» TASK BRIEF: Copy out the text of every item below word for word, omitting the pictures.

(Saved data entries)

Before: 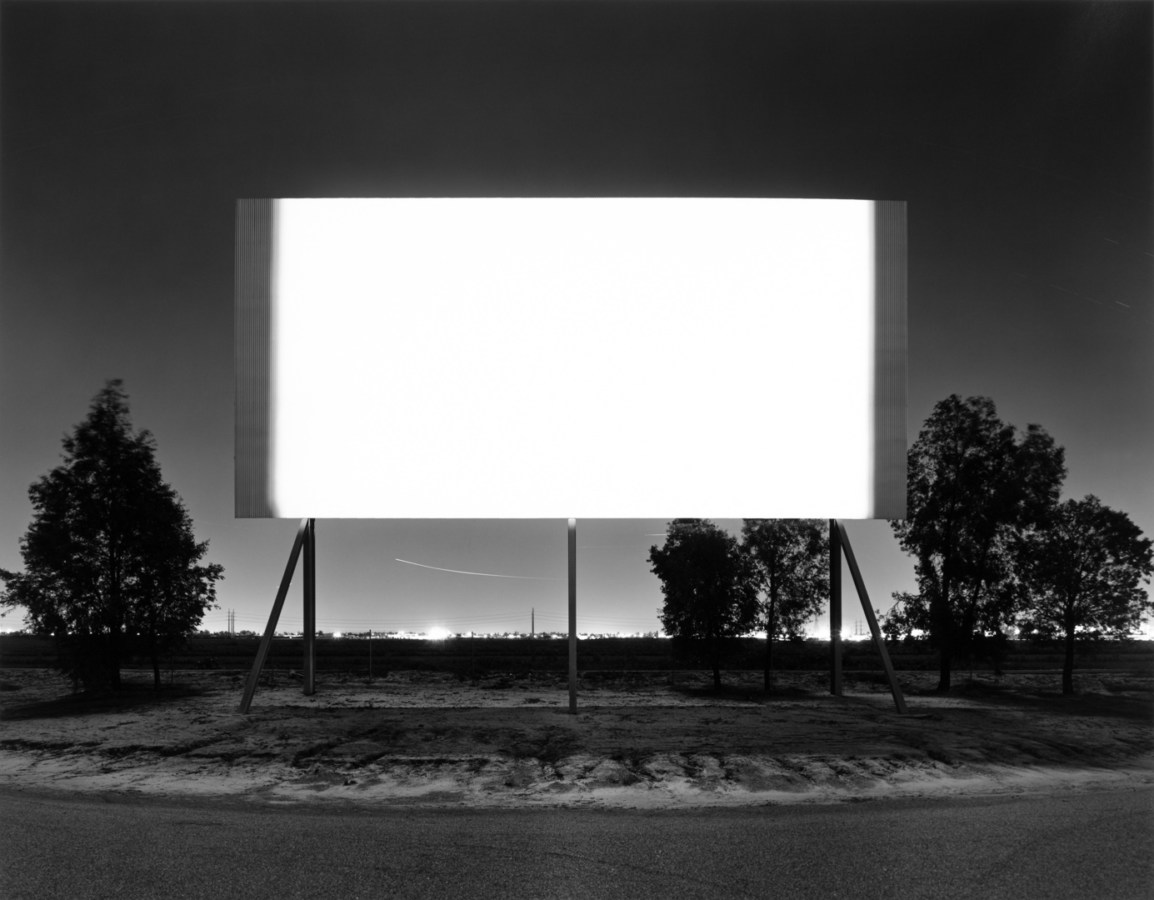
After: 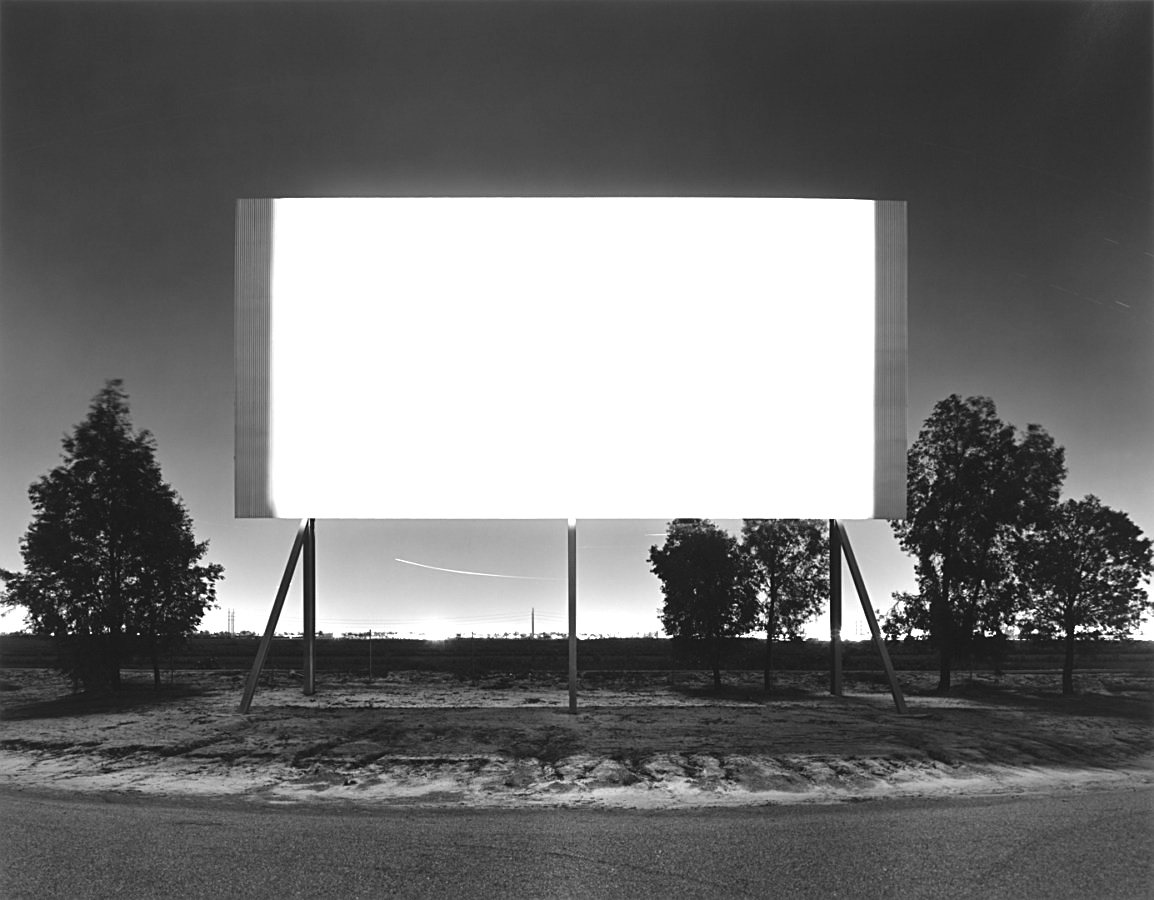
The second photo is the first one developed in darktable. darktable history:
sharpen: on, module defaults
exposure: black level correction -0.005, exposure 1 EV, compensate highlight preservation false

» OUTPUT BELOW:
Before: 
After: 
The second photo is the first one developed in darktable. darktable history:
sharpen: on, module defaults
exposure: black level correction -0.005, exposure 1 EV, compensate highlight preservation false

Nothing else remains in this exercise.